The killings were so notorious that they eventually gave rise to a state law that heightened potential terms for teenagers accused of murder. It was called the Copney-Grant law, after the two victims. “Even if I’m doing good now, I know the case is always going to stick to me,” says Dunn.

Looking back, he believes he first sensed the glimmer of a better life when he confronted a possible life sentence on the adult murder charge. “I started to get scared that my life was done,” he says.

Later, while he was still serving time, a close friend was fatally shot in the head in a gang attack outside the housing complex where Dunn grew up. Other friends had died in gang violence, but this time Dunn realized it could easily have been him.

He had already begun some Bible studies. He says he started thinking more intensely about right and wrong – what his grandmother wanted to instill in him: “Should I go out and affect someone else’s life … by acting the fool, or should I contribute to someone else being happy?”

Yet Dunn’s turnaround took time. He escaped twice while in custody after the shootings. Even now, though married with three children, he resents his gun sentence as unfair and draconian by contrast with typical terms for the crime.

Dunn left state custody in January 1996 as a free man for the first time in almost five years. The next year, he landed his first regular job as a file clerk at a sympathetic black law firm willing to take a chance on the earnest-seeming young black man. Four years ago, he started work at Baker House, which is overseen by Pentecostal minister and social activist Rev. Eugene Rivers.

Rivers had advised Bush on how to mobilize religious groups. Now, the White House asked him for someone to personify its anti-gang program, according to Gordon Johndroe, a spokesman for Mrs. Bush. The minister suggested Dunn.

“The point was to use Mr. Dunn as an example to help kids not fall into a life of crime. Not only has he turned his life around, but he’s helping other people turn their life around,” Johndroe says.

Indeed, says Dunn: “What guy in the hood gets a chance to grow up and meet the president and first lady?”

However, the Boston Herald and talk radio were soon railing over the elevation of someone known for his connection to such an infamous crime. The dead boys’ families fumed.

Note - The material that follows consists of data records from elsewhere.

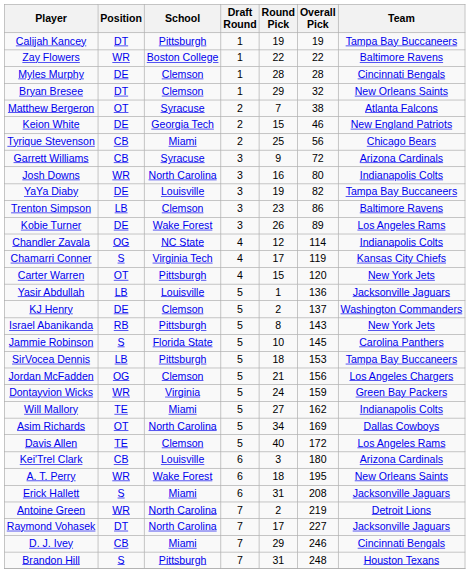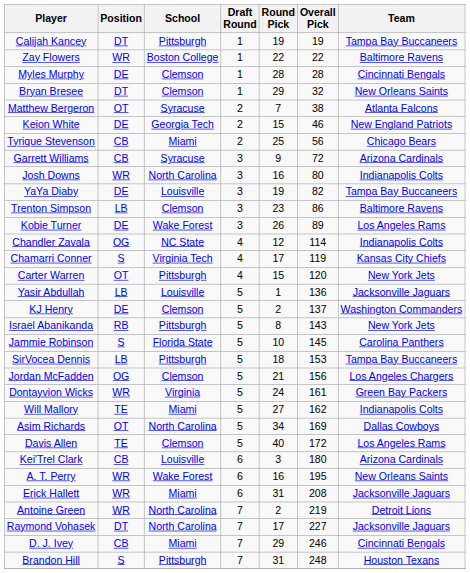Dontayvion Wicks | Overall Pick: 159 -> 161
A. T. Perry | Round Pick: 18 -> 16
Erick Hallett | Position: S -> WR
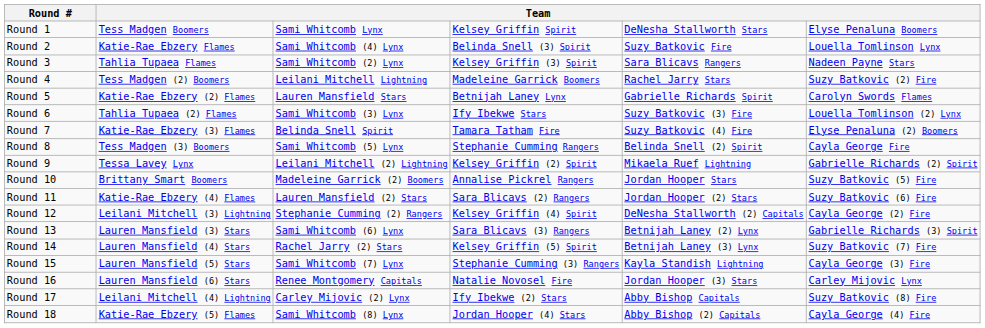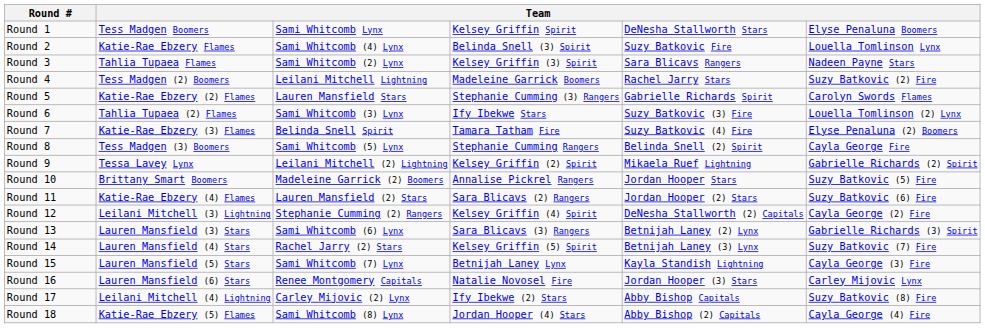Round 5 | column 4: Betnijah Laney Lynx -> Stephanie Cumming (3) Rangers
Round 15 | column 4: Stephanie Cumming (3) Rangers -> Betnijah Laney Lynx
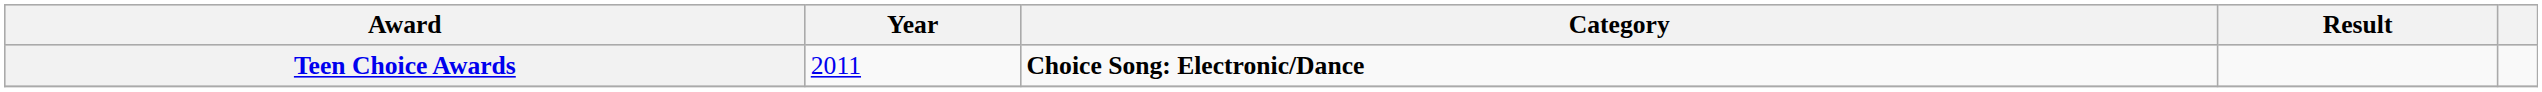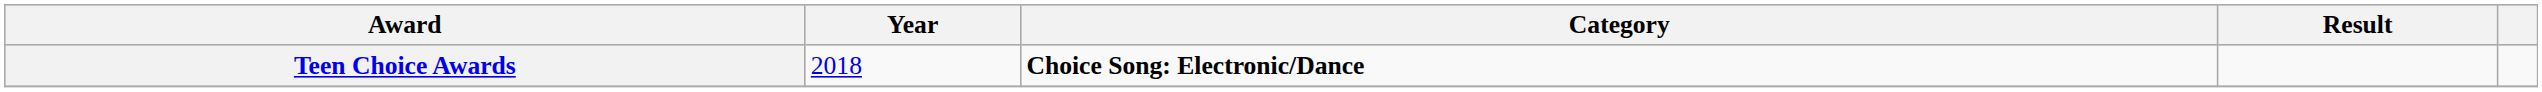Teen Choice Awards | Year: 2011 -> 2018
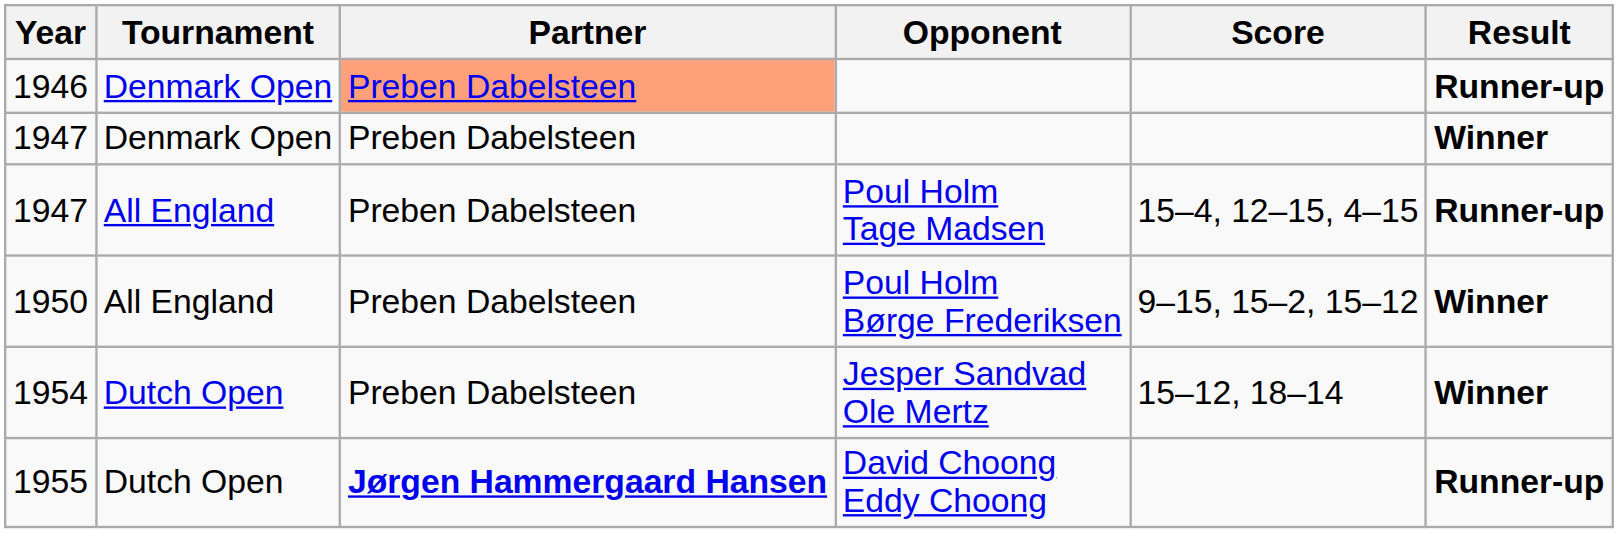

“That was a slap on the face to every victim on the planet,” says Deborah Hall-Grant, mother of the older victim of the double murder, Korey Grant.

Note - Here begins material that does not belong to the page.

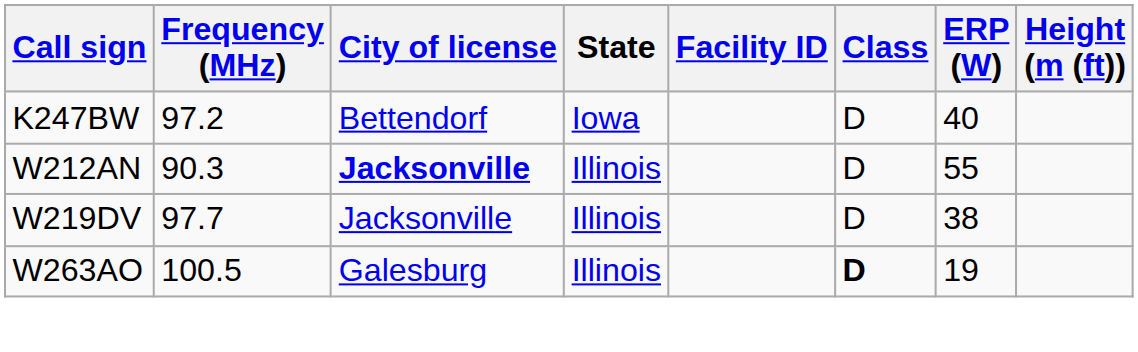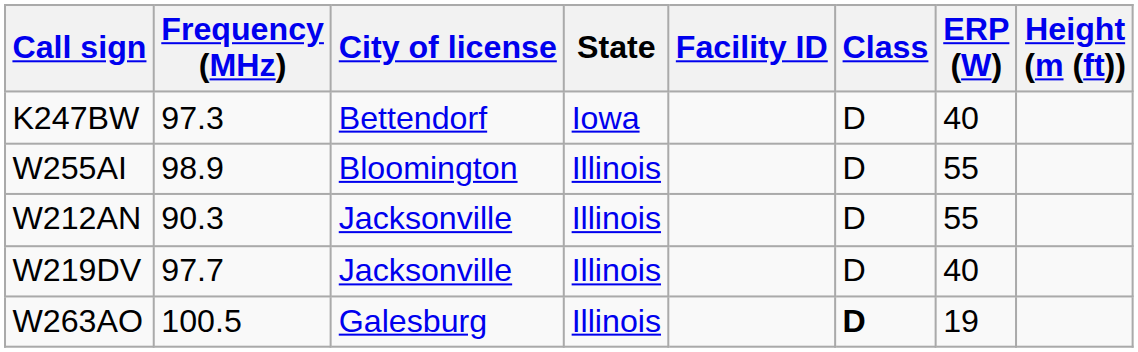K247BW | Frequency (MHz): 97.2 -> 97.3
+ row: W255AI | 98.9 | Bloomington | Illinois | D | 55
W212AN | City of license: bold -> normal
W219DV | ERP (W): 38 -> 40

Compounding their sense of insult, just one of the two mothers was informed of Dunn’s honor – and only by a letter delivered the day of the speech, they say. Johndroe says the White House was assured by its local contacts that the victims’ families would not be upset. Rivers did not respond to requests for comment from The Associated Press.

Former Massachusetts Gov. Mike Dukakis detected an irony in the president’s princely treatment of Dunn.

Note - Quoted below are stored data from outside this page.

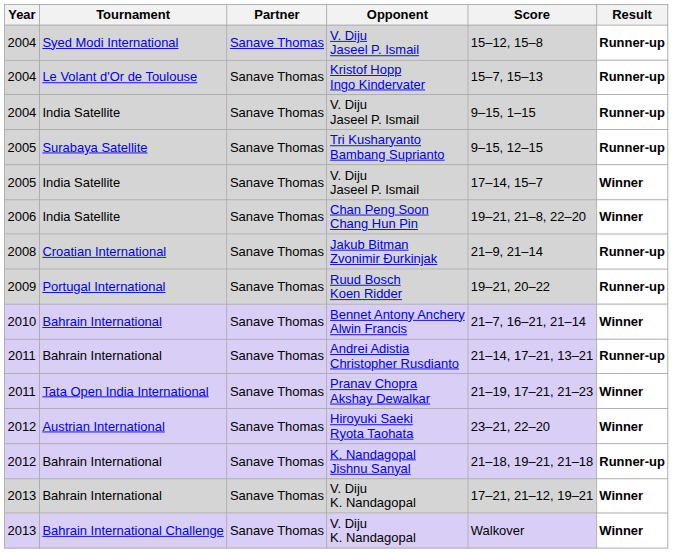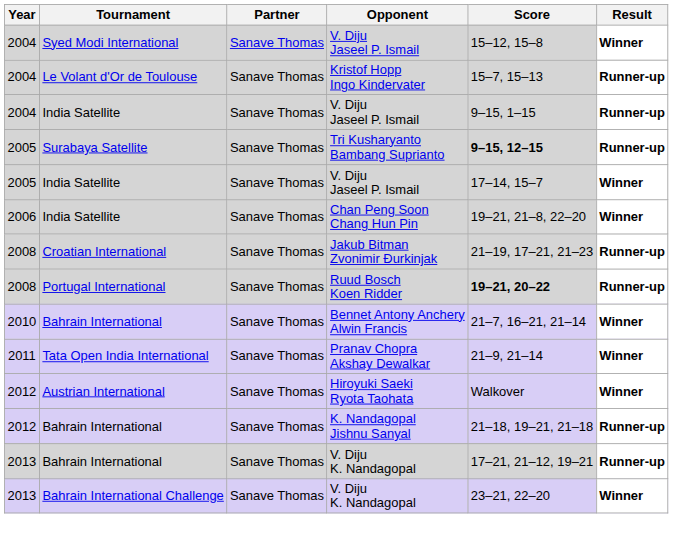Syed Modi International / V. Diju Jaseel P. Ismail | Result: Runner-up -> Winner
Tri Kusharyanto Bambang Suprianto | Score: normal -> bold
Jakub Bitman Zvonimir Đurkinjak | Score: 21–9, 21–14 -> 21–19, 17–21, 21–23
Ruud Bosch Koen Ridder | Year: 2009 -> 2008
Ruud Bosch Koen Ridder | Score: normal -> bold
- row: 2011 | Bahrain International | Sanave Thomas | Andrei Adistia Christopher Rusdianto | 21–14, 17–21, 13–21 | Runner-up
Pranav Chopra Akshay Dewalkar | Score: 21–19, 17–21, 21–23 -> 21–9, 21–14
Hiroyuki Saeki Ryota Taohata | Score: 23–21, 22–20 -> Walkover
Bahrain International / V. Diju K. Nandagopal | Result: Winner -> Runner-up
Bahrain International Challenge / V. Diju K. Nandagopal | Score: Walkover -> 23–21, 22–20
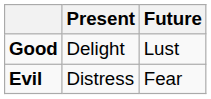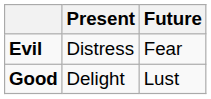rows swapped: Good <-> Evil
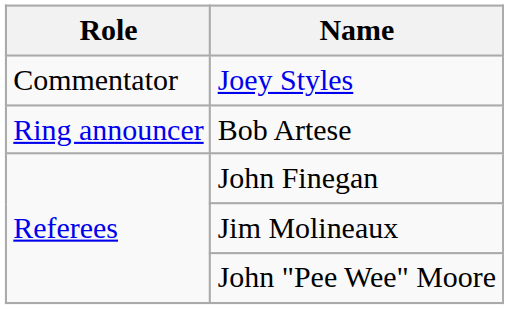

Dukakis was hurt in his failed presidential run against Bush’s father by ads about Willie Horton, a murderer who committed a rape while on prison furlough. Pointing to dozens of executions allowed during the current president’s tenure as Texas governor, Dukakis says, “If he or his wife or whatever are prepared to recognize the fact that people who commit crimes are able to come back and do positive things, then I commend him.”

Melvin Minard, 26, who was mentored by Dunn and now works at Baker House, says the former gang member strikes a special rapport with street kids: “He knows exactly where they’re coming from.”

Clearly, Dunn has come a long way – but perhaps not all the way. He says he’s still tempted by old instincts sometimes when he sees others living in high style. He has stayed friends with his two gang brothers involved in the shooting. And he has never apologized to the dead boys’ families.

“There’s nothing I can say to anybody that would mean anything. All I can do is say, “I’m sorry you lost your son’s life’ – but I didn’t take it,” he says.

Instead of pursuing this reconciliation with his past, he’s trying to build positive support networks for young people today.

He also daydreams about his future – possibly a career in real estate or a startup business that creates urban jobs. Maybe he’ll move his family to the suburbs, send his children to private school.

But he says he’d never move too far from the old neighborhood. After all the changes, it’s still at the center of his world.